* **Source text**
Start

When you start out in a niche that you want to monetize, experts will tell you to narrow your focus on what makes you money and leave everything else out of the book.
You know it’s important to cover specific topics in your niche in order to make money from advertising and search traffic, but you also want and need to cover the topics that are unique to your vision.
Usually, “what makes you money” includes research for:
- Trends
- Statistics
- Keywords
- Case studies
Which is all good and it’s something you should be doing, because that’s how people find you!
But… what about the uniqueness of your brand?
Say for example that your brand is all about going against the mainstream ideas in a niche because you believe yours offer something better – how can you make money on something that questions the status quo when all your data comes from mainstream keywords, studies and trends?
That’s when smart branding comes into play.
It’s taking those trends, data and keywords and turning them into something that is uniquely yours, that speaks with your voice.
So if you didn’t start blogging just to make some money off AdSense traffic, this article will guide you to monetize your blog and grow your brand.
Back to Basics: Why Did You Start Your Blog? What Is Your USP?
This is the number one blog branding strategy Jerry Low suggests that you use – that is, going back to your ‘why’ and keeping your Unique Selling Proposition (USP) in sight:
Your USP can be a hook, or it can be the angle you take to dive into the content. Whatever it is, make sure you have one and that you consistently and ruthlessly apply it to everything you post. Your USP can also be (and should also be!) connected to why you do what you do.
Writer Ellen Vrana posted a thought-provoking answer to a Quora question on what’s blogging and how to start your own blog, sharing her experience of how a lack of goals led her father to have a distorted image of her blogging efforts and her vision. As Vrana says in her answer:
This pathetic interchange is not my Dad’s fault. It’s mine. I didn’t know what I was doing, I didn’t have goals, and thus – I couldn’t communicate my production, process, success, focus, or anything.
The dangers of having your readership misunderstand your ‘why’ and the message you are trying to convey is a lot worse than having a family member misunderstand it.
You have to ask yourself why your blog exists in the first place:
- What’s your vision?
- What’s your mission?
- What’s your USP?
Also, ask yourself:
- Who is your target audience?
- Is that everybody, so your blog is for the generic public in your niche?
- Is it intended for a specific segment of your niche audience?
As KeriLynn Engel says in her beginner’s guide to personas, “if your target audience is “everyone,” you’ll have to come up with topics that appeal to everyone. Impossible, right?”
Right! For example, I have a blog on empowering webmasters and marketers by going against Google-approved SEO wherever it makes sense – and you know, this is not mainstream at all, even though my blog still fits the SEO and marketing niches.
In fact, my blog is a not a good information outlet for webmasters who strive to make Google happy or use exclusively “approved” techniques for growing blog traffic. Some of the stuff I promote is not really encouraged or at least, the most mindful Google-oriented webmasters wouldn’t use what my blog preaches at all.

End

* **Extracted entries**

Start

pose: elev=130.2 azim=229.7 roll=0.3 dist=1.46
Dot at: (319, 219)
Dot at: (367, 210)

End
Start

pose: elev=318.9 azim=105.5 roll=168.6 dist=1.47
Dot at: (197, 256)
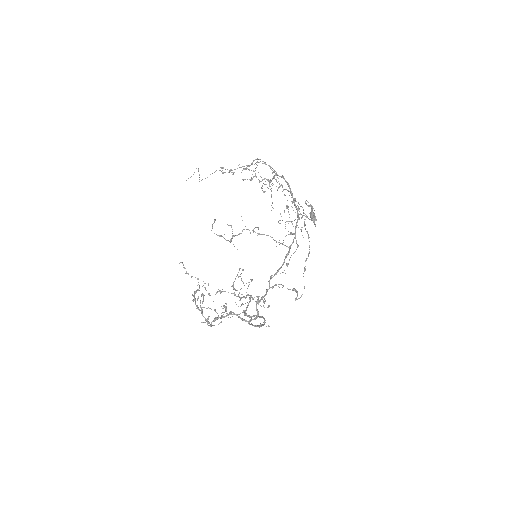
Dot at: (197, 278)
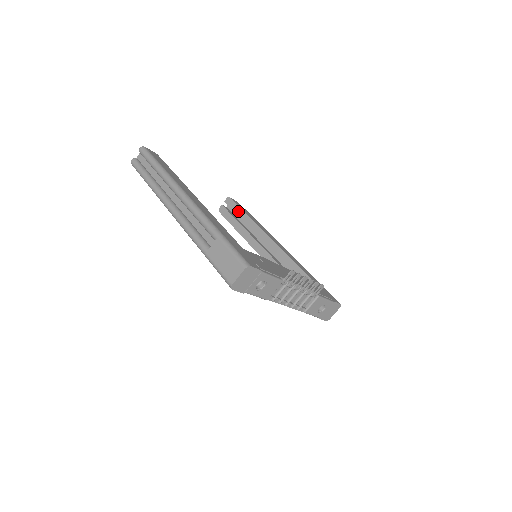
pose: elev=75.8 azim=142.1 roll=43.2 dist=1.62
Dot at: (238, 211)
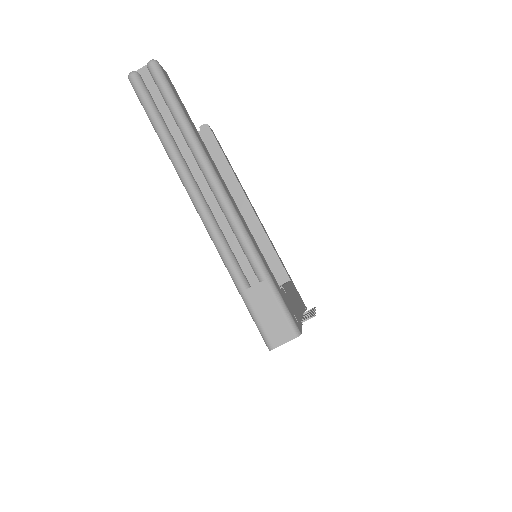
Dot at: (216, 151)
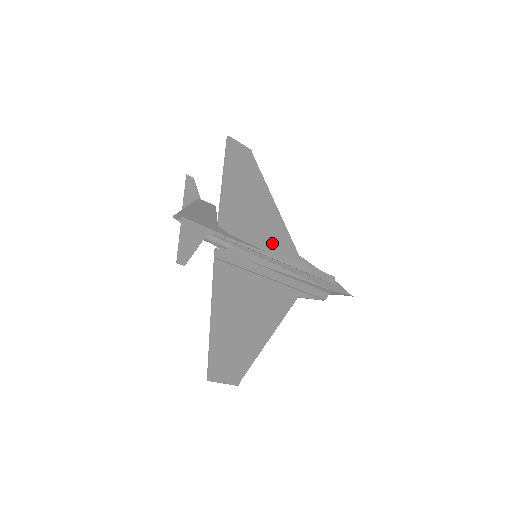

End
Start

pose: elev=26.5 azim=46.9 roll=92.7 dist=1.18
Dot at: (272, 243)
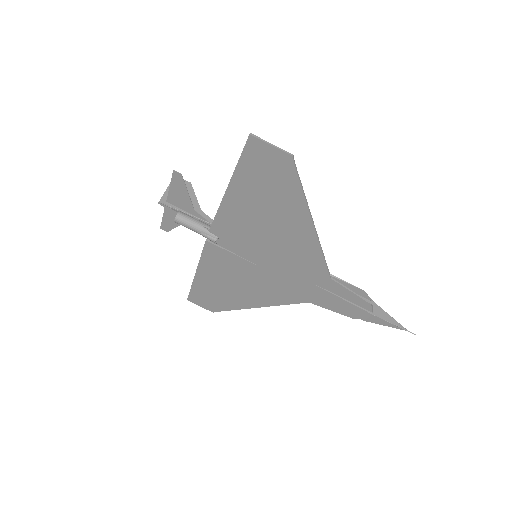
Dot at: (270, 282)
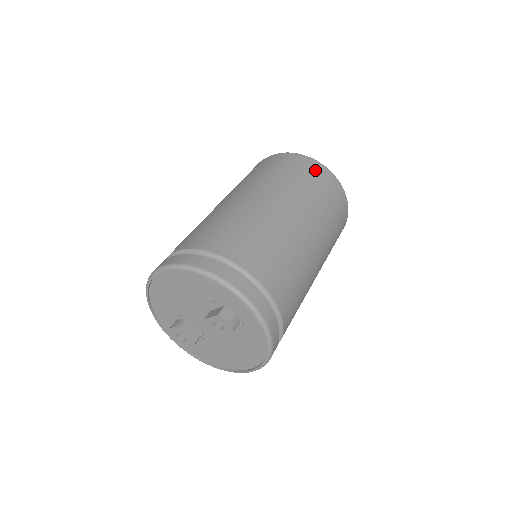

End

* **Required work**
- a) In the blog branding article, what does USP stand for?
- b) Name every item the blog branding article includes in its research for "what makes you money."
- c) Pick up the blog branding article right after its last sentence and write its next few paragraphs.

* **Expected responses**
- a) Unique Selling Proposition

- b) Trends, statistics, keywords, case studies

- c)
You started your blog to share something unique, that speaks of your ideas and ideals, so your blog appeals to a smaller segment of your niche audience.
My segment, for the blog in my example, is all webmasters and marketers who do not agree with the Google culture and the mainstream SEO and marketing strategies.
As a rule of thumb, remember that your blog must be exactly what your segment of the audience is looking for.
Your Target Audience Comes Before Money
Frank Gainsford from 4U brand reminds of how important it is to not try to please too many folks just to make money, but to focus on your intended target audience.
Gainsford also brings up the problem with search engine traffic, which may hurt your brand if it’s unfocused. He says:
“One of the biggest mistakes that most bloggers seem to make is that they target way too big a section of folks out there, then most do not stay on the page long enough to get the recognition from search engines that your page deserves.
Do not write for everybody, as this will not sit well in the minds of your intended target audience. They will find your content too general and not specific enough for them to consider reading further than the first post they encounter. Know your subject matter well and take time to do some due diligence with your intended target market audience in mind. Write exclusively for your intended target market audience, and be sure to use the SEMANTICS that they are expecting to find within your online content.
Remember that there are only three ways that your intended target market audience will open and read your online content:
1) By pure luck because they were reading an online document, such as a social media post or a web page, and clicked on an active link to your content.
2) By typing in your blog address directly into their browser because they found it via offline marketing or they were informed of your online content by a friend or colleague (word of mouth)
3) By clicking on a link in the SERPs of their favorite search engine.
Option 1 is not good for business. Option 2 is a bit better, but it’s still not suitable from a business perspective. Option 3 is considerably better, but takes considerable effort on your part to ensure that search engines discover and index your online content.”
Gainsford mentions ‘semantics’ when it comes to branding via SEO. He explains his idea better:
“[Focusing SEO] on semantic footprints and connecting these to search quality is the real key to blogging for cash. You need to ensure that you have used the rel=author and rel=publisher tags within the HTML of your blog posts. This is essential for building the depth of your semantic footprint, especially through the use of social media, where bloggers can keep the conversation active with links to other blog posts that expand the conversation, and enhance the end-user experience through deeper understanding of the subject matter.
Understanding semantic footprints [is even more important] to improve the depth of imprints that your semantic footprints leave behind. The deeper your semantic footprint, the better your SERPs will become.”
Gainsford adds that starting with target market selection and research is vital to narrow down your niche and brand it strongly, and that you “need to have a deep understanding of your subject matter and be able to use this to write blog posts that resonate with [your] specific audience.”
Remember that you are using search engine traffic to mainly push your brand in front of as many “targeted eyes” as possible, not just to earn directly on traffic via advertising.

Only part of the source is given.